A faithful, complete copy of the entries below is required, with images removed.

Stored data:
= = = = = = =

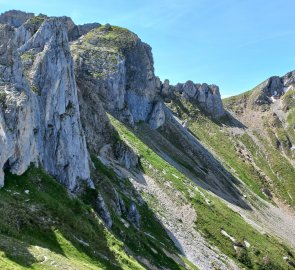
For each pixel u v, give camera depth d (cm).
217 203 16025
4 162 6191
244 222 15650
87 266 5531
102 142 13200
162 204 12644
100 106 13950
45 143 7862
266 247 14362
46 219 6012
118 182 11562
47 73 8319
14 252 4744
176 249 10412
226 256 12431
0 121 6288
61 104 8444
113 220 8700
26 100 6956
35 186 6656
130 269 6638
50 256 5134
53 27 9294
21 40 10800
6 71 7125
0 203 5631
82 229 6544
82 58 19750
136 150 15600
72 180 8225
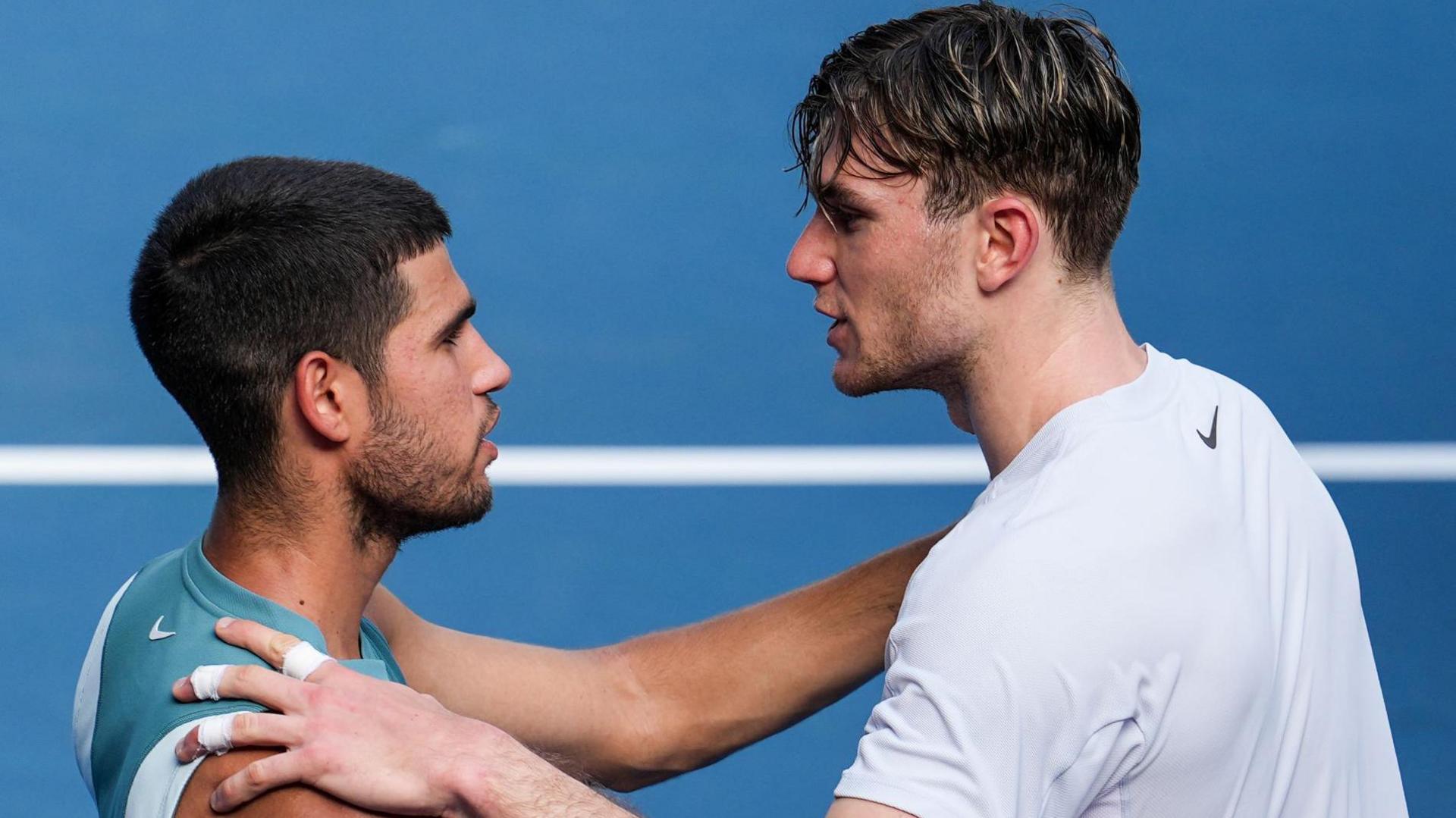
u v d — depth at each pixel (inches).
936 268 207.9
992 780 176.9
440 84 782.5
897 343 213.6
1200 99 789.2
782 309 685.3
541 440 610.9
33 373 629.9
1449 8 833.5
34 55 776.3
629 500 573.3
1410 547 552.1
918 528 557.6
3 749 443.5
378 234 192.7
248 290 189.9
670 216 726.5
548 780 191.0
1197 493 192.9
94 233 692.7
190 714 185.8
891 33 213.5
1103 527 184.9
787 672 265.7
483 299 679.1
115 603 208.5
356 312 191.8
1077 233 205.2
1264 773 195.3
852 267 214.4
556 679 261.1
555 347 659.4
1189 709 184.1
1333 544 212.4
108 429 606.5
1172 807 188.4
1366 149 761.6
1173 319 674.8
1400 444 610.2
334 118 757.9
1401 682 485.7
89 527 545.6
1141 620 181.3
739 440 613.0
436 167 739.4
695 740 266.2
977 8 212.7
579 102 778.8
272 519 197.2
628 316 677.3
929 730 179.6
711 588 525.3
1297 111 783.1
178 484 574.2
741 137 764.6
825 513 565.9
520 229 715.4
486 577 528.7
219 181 194.4
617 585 526.9
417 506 200.8
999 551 182.9
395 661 225.0
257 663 191.2
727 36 813.9
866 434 618.5
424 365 197.0
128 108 752.3
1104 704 179.6
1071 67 203.6
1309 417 624.7
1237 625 187.5
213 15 808.3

= = = = = = =

OUTPUT:
For each pixel u v, give camera depth d (cm).
217 203 16025
4 162 6191
244 222 15650
87 266 5531
102 142 13200
162 204 12644
100 106 13950
45 143 7862
266 247 14362
46 219 6012
118 182 11562
47 73 8319
14 252 4744
176 249 10412
226 256 12431
0 121 6288
61 104 8444
113 220 8700
26 100 6956
35 186 6656
130 269 6638
50 256 5134
53 27 9294
21 40 10800
6 71 7125
0 203 5631
82 229 6544
82 58 19750
136 150 15600
72 180 8225
u v d — depth at each pixel (inches).
936 268 207.9
992 780 176.9
440 84 782.5
897 343 213.6
1200 99 789.2
782 309 685.3
541 440 610.9
33 373 629.9
1449 8 833.5
34 55 776.3
629 500 573.3
1410 547 552.1
918 528 557.6
3 749 443.5
378 234 192.7
248 290 189.9
670 216 726.5
548 780 191.0
1197 493 192.9
94 233 692.7
190 714 185.8
891 33 213.5
1103 527 184.9
787 672 265.7
483 299 679.1
115 603 208.5
356 312 191.8
1077 233 205.2
1264 773 195.3
852 267 214.4
556 679 261.1
555 347 659.4
1189 709 184.1
1333 544 212.4
108 429 606.5
1172 807 188.4
1366 149 761.6
1173 319 674.8
1400 444 610.2
334 118 757.9
1401 682 485.7
89 527 545.6
1141 620 181.3
739 440 613.0
436 167 739.4
695 740 266.2
977 8 212.7
579 102 778.8
272 519 197.2
628 316 677.3
929 730 179.6
711 588 525.3
1297 111 783.1
178 484 574.2
741 137 764.6
825 513 565.9
520 229 715.4
486 577 528.7
219 181 194.4
617 585 526.9
417 506 200.8
999 551 182.9
395 661 225.0
257 663 191.2
727 36 813.9
866 434 618.5
424 365 197.0
128 108 752.3
1104 704 179.6
1071 67 203.6
1309 417 624.7
1237 625 187.5
213 15 808.3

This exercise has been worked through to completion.